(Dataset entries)

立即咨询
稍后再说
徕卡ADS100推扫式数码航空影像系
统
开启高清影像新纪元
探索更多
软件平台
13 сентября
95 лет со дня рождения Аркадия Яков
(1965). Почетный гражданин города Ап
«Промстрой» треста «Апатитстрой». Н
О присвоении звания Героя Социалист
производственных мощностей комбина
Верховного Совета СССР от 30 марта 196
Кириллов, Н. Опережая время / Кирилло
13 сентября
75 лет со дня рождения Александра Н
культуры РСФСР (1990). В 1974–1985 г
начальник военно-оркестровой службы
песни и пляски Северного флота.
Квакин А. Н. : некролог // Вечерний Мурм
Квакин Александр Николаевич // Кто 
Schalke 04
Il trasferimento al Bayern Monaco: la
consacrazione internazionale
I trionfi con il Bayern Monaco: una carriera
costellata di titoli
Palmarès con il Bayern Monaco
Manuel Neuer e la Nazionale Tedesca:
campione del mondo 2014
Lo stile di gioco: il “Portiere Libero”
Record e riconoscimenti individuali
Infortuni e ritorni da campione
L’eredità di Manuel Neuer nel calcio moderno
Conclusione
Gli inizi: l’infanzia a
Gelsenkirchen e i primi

## ACTIVITY
Please retype every line of text in the rows above, keeping each character and line break unchanged.

## SOLUTION TO THIS EXERCISE
立即咨询
稍后再说
徕卡ADS100推扫式数码航空影像系
统
开启高清影像新纪元
探索更多
软件平台
13 сентября
95 лет со дня рождения Аркадия Яков
(1965). Почетный гражданин города Ап
«Промстрой» треста «Апатитстрой». Н
О присвоении звания Героя Социалист
производственных мощностей комбина
Верховного Совета СССР от 30 марта 196
Кириллов, Н. Опережая время / Кирилло
13 сентября
75 лет со дня рождения Александра Н
культуры РСФСР (1990). В 1974–1985 г
начальник военно-оркестровой службы
песни и пляски Северного флота.
Квакин А. Н. : некролог // Вечерний Мурм
Квакин Александр Николаевич // Кто 
Schalke 04
Il trasferimento al Bayern Monaco: la
consacrazione internazionale
I trionfi con il Bayern Monaco: una carriera
costellata di titoli
Palmarès con il Bayern Monaco
Manuel Neuer e la Nazionale Tedesca:
campione del mondo 2014
Lo stile di gioco: il “Portiere Libero”
Record e riconoscimenti individuali
Infortuni e ritorni da campione
L’eredità di Manuel Neuer nel calcio moderno
Conclusione
Gli inizi: l’infanzia a
Gelsenkirchen e i primi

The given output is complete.